• _Task objective_:
Find the word "this" in the data, then copy each line where it is found.

• _Data for the task_:

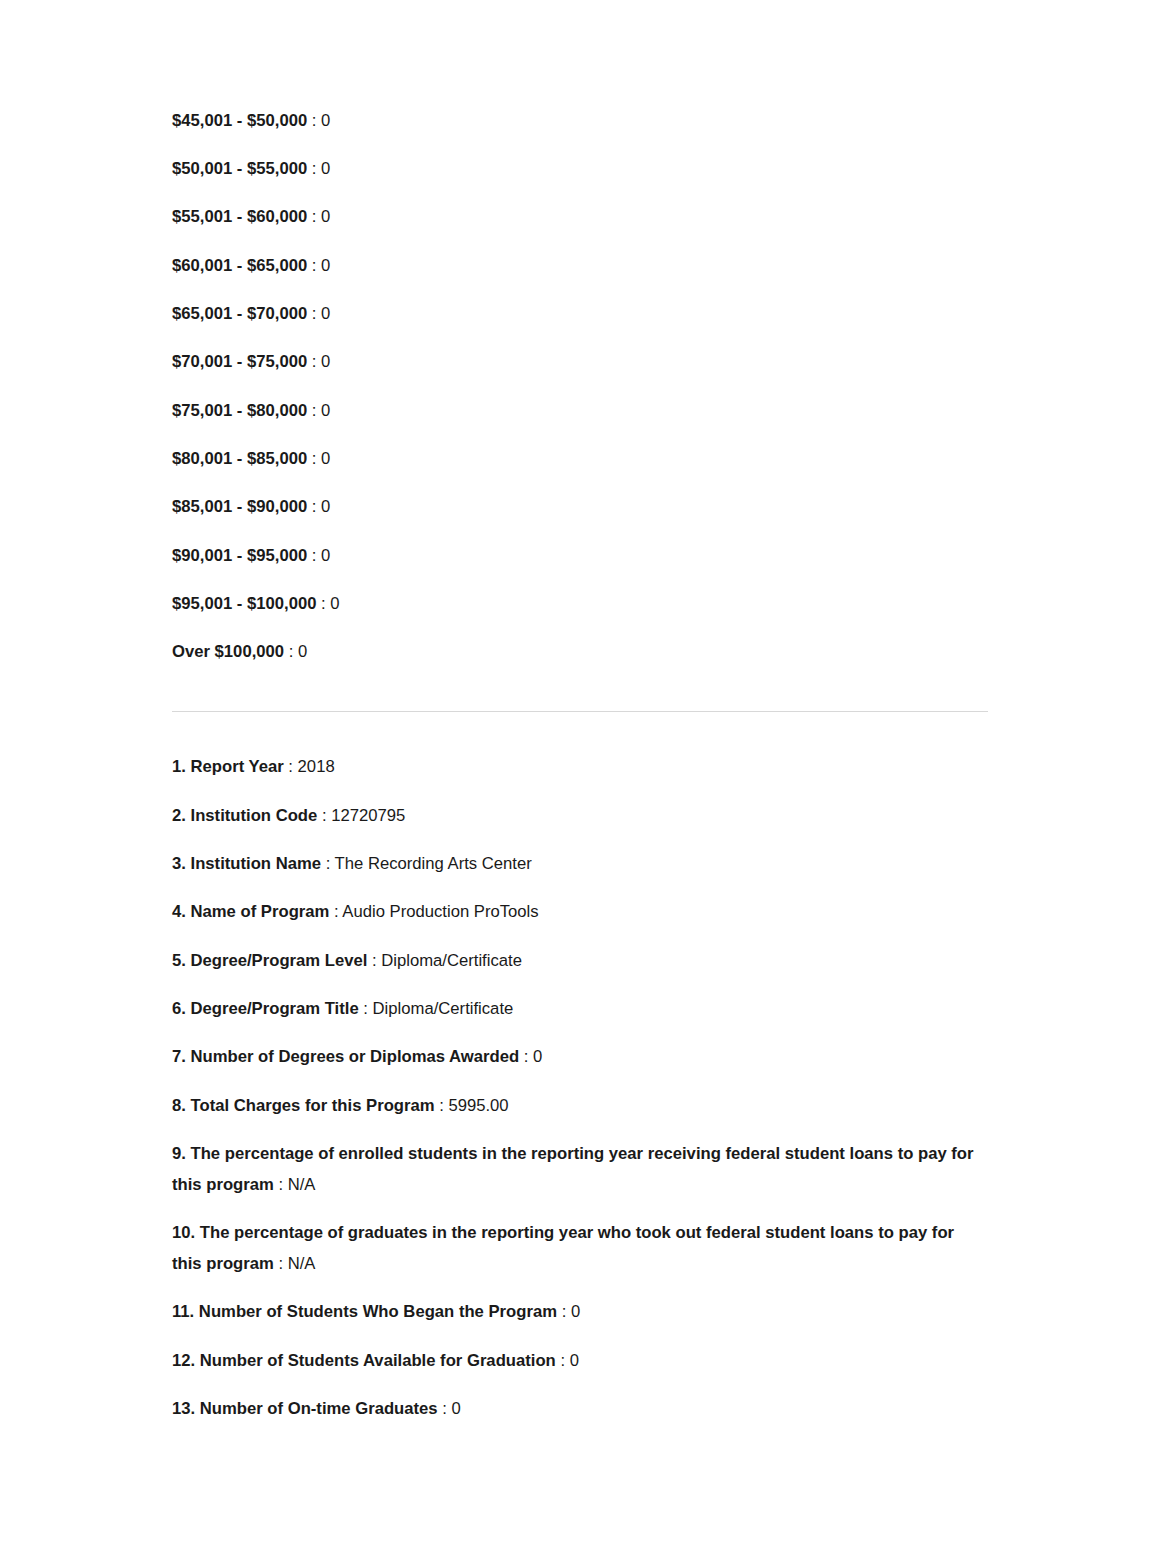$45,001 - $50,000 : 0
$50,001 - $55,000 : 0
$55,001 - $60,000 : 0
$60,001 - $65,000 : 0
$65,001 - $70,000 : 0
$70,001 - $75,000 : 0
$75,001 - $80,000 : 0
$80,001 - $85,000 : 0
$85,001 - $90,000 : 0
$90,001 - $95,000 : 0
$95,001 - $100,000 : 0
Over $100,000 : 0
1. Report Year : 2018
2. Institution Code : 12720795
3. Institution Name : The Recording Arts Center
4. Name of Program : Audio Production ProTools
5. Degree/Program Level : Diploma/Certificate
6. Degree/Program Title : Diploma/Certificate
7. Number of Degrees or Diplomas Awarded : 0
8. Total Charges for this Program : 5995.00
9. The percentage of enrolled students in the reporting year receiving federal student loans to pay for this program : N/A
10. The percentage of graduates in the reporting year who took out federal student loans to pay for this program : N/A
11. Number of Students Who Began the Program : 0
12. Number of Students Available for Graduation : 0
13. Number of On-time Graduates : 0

• _Exercise answer_:
8. Total Charges for this Program : 5995.00
9. The percentage of enrolled students in the reporting year receiving federal student loans to pay for this program : N/A
10. The percentage of graduates in the reporting year who took out federal student loans to pay for this program : N/A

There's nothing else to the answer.